= EXTRACT =
....

Well, first, we had to transport Clarissa back to Earth. And she was on the Roci for six months, and she worked in the machine shop with me. So as she worked with me, we got to get to know each other. And I realize that she's just been messed up by her father. She's just confused and that she's not really a bad person. The things that she was doing she was doing because she thought she was protecting her father. And also, Amos has done a lot of bad things and a lot of things that I could be written off [for] as well.

And so when he goes back to Baltimore and he's had the conversation with Erich and his work there is done and he's about to leave, he's sitting and overlooking the skyline and overlooking the bay, and he has the vision of Lydia with Amos as a young kid, and he realized how dark his life would have went if he didn't have Lydia in his life, how messed up he could have been. And in that moment, he realized, "Maybe I can be something for [Clarissa]. Maybe I can share some of this [with Clarissa]." So he didn't know how to articulate it, he didn't know necessarily how that was going to manifest, but he knew that he had to see her.

....

= RECORDS SUPPLIED =
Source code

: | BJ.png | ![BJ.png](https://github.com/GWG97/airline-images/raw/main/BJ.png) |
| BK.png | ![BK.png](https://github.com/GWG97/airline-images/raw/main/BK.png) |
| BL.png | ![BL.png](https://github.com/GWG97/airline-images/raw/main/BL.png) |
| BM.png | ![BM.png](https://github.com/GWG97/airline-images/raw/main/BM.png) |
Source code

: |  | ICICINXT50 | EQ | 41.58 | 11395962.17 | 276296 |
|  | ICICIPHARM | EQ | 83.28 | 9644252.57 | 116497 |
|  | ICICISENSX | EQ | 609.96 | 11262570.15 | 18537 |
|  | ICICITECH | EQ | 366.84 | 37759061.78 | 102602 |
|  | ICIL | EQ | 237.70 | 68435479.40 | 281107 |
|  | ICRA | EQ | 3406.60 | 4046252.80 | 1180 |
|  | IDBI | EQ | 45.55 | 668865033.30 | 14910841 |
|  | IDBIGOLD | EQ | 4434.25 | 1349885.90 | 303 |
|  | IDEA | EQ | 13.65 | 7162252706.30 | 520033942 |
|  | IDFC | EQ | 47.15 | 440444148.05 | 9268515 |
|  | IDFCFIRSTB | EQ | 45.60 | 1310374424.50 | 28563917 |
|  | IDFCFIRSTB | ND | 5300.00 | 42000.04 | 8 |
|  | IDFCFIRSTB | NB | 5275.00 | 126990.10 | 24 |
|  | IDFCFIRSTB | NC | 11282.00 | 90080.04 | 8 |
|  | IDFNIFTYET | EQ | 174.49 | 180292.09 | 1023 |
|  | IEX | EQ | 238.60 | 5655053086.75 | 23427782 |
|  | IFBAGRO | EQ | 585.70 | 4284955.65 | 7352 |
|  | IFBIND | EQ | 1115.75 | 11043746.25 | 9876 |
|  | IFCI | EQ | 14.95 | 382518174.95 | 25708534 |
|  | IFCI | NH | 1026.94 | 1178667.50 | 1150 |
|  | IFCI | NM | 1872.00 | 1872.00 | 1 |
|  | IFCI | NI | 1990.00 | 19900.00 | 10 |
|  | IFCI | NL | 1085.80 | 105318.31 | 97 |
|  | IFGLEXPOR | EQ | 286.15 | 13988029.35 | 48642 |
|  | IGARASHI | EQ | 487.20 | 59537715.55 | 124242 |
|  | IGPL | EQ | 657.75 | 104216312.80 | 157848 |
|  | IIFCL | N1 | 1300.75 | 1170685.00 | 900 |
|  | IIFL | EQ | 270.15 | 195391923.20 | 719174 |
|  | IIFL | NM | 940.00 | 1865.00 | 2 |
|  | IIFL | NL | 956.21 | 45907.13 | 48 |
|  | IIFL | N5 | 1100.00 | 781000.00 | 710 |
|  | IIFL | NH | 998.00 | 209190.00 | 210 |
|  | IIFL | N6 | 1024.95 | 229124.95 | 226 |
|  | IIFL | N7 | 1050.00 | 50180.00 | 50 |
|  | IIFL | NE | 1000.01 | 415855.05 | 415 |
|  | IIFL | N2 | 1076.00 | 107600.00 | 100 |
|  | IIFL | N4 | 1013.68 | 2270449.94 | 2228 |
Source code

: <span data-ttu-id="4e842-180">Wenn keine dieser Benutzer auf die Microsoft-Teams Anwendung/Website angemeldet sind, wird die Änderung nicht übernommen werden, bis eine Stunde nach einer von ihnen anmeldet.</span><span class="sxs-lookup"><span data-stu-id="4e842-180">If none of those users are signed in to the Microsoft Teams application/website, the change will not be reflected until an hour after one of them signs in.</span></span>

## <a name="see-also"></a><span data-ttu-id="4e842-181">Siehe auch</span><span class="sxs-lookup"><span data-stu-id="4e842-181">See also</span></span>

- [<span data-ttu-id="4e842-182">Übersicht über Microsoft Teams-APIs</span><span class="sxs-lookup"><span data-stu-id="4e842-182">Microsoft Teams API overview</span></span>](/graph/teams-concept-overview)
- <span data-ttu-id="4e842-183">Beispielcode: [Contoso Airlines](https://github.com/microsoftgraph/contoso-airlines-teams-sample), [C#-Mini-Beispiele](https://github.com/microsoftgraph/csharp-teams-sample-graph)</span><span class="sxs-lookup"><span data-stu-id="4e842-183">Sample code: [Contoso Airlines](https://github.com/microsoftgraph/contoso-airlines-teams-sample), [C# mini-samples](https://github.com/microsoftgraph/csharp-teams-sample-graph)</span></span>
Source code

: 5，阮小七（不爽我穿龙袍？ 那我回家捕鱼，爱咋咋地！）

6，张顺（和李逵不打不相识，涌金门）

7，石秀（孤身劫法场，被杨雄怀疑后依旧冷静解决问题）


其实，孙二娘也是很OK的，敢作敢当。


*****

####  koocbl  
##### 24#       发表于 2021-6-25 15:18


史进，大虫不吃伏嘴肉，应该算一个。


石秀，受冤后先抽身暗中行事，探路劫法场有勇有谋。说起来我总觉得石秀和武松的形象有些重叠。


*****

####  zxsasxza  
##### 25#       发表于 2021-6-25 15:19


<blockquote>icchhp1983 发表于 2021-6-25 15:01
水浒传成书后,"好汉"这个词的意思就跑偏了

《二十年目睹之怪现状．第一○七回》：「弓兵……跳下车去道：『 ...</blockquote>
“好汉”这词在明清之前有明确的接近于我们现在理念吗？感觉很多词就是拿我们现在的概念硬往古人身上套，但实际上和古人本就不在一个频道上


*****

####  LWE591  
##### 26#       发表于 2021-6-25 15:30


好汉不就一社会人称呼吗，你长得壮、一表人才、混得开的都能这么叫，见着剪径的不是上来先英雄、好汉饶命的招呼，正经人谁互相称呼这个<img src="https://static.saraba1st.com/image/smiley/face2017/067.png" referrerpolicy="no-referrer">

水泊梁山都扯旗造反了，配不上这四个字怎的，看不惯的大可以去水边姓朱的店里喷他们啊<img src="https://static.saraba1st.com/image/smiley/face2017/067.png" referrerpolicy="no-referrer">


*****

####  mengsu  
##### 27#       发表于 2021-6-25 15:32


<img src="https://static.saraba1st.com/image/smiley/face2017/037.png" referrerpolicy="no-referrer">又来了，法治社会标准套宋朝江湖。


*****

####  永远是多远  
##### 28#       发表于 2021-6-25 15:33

....

= WORK INSTRUCTION 1 =
Could you copy the passage about Amos and Clarissa word for word?
= WORK INSTRUCTION 2 =
Can you repeat the entries exactly, from the line containing "Teams API overview</span></span>](/graph/teams-concept-overview)" through the final line of the entries, both included?

= TASK RESULT 1 =
Well, first, we had to transport Clarissa back to Earth. And she was on the Roci for six months, and she worked in the machine shop with me. So as she worked with me, we got to get to know each other. And I realize that she's just been messed up by her father. She's just confused and that she's not really a bad person. The things that she was doing she was doing because she thought she was protecting her father. And also, Amos has done a lot of bad things and a lot of things that I could be written off [for] as well.

And so when he goes back to Baltimore and he's had the conversation with Erich and his work there is done and he's about to leave, he's sitting and overlooking the skyline and overlooking the bay, and he has the vision of Lydia with Amos as a young kid, and he realized how dark his life would have went if he didn't have Lydia in his life, how messed up he could have been. And in that moment, he realized, "Maybe I can be something for [Clarissa]. Maybe I can share some of this [with Clarissa]." So he didn't know how to articulate it, he didn't know necessarily how that was going to manifest, but he knew that he had to see her.

= TASK RESULT 2 =
- [<span data-ttu-id="4e842-182">Übersicht über Microsoft Teams-APIs</span><span class="sxs-lookup"><span data-stu-id="4e842-182">Microsoft Teams API overview</span></span>](/graph/teams-concept-overview)
- <span data-ttu-id="4e842-183">Beispielcode: [Contoso Airlines](https://github.com/microsoftgraph/contoso-airlines-teams-sample), [C#-Mini-Beispiele](https://github.com/microsoftgraph/csharp-teams-sample-graph)</span><span class="sxs-lookup"><span data-stu-id="4e842-183">Sample code: [Contoso Airlines](https://github.com/microsoftgraph/contoso-airlines-teams-sample), [C# mini-samples](https://github.com/microsoftgraph/csharp-teams-sample-graph)</span></span>
Source code

: 5，阮小七（不爽我穿龙袍？ 那我回家捕鱼，爱咋咋地！）

6，张顺（和李逵不打不相识，涌金门）

7，石秀（孤身劫法场，被杨雄怀疑后依旧冷静解决问题）


其实，孙二娘也是很OK的，敢作敢当。


*****

####  koocbl  
##### 24#       发表于 2021-6-25 15:18


史进，大虫不吃伏嘴肉，应该算一个。


石秀，受冤后先抽身暗中行事，探路劫法场有勇有谋。说起来我总觉得石秀和武松的形象有些重叠。


*****

####  zxsasxza  
##### 25#       发表于 2021-6-25 15:19


<blockquote>icchhp1983 发表于 2021-6-25 15:01
水浒传成书后,"好汉"这个词的意思就跑偏了

《二十年目睹之怪现状．第一○七回》：「弓兵……跳下车去道：『 ...</blockquote>
“好汉”这词在明清之前有明确的接近于我们现在理念吗？感觉很多词就是拿我们现在的概念硬往古人身上套，但实际上和古人本就不在一个频道上


*****

####  LWE591  
##### 26#       发表于 2021-6-25 15:30


好汉不就一社会人称呼吗，你长得壮、一表人才、混得开的都能这么叫，见着剪径的不是上来先英雄、好汉饶命的招呼，正经人谁互相称呼这个<img src="https://static.saraba1st.com/image/smiley/face2017/067.png" referrerpolicy="no-referrer">

水泊梁山都扯旗造反了，配不上这四个字怎的，看不惯的大可以去水边姓朱的店里喷他们啊<img src="https://static.saraba1st.com/image/smiley/face2017/067.png" referrerpolicy="no-referrer">


*****

####  mengsu  
##### 27#       发表于 2021-6-25 15:32


<img src="https://static.saraba1st.com/image/smiley/face2017/037.png" referrerpolicy="no-referrer">又来了，法治社会标准套宋朝江湖。


*****

####  永远是多远  
##### 28#       发表于 2021-6-25 15:33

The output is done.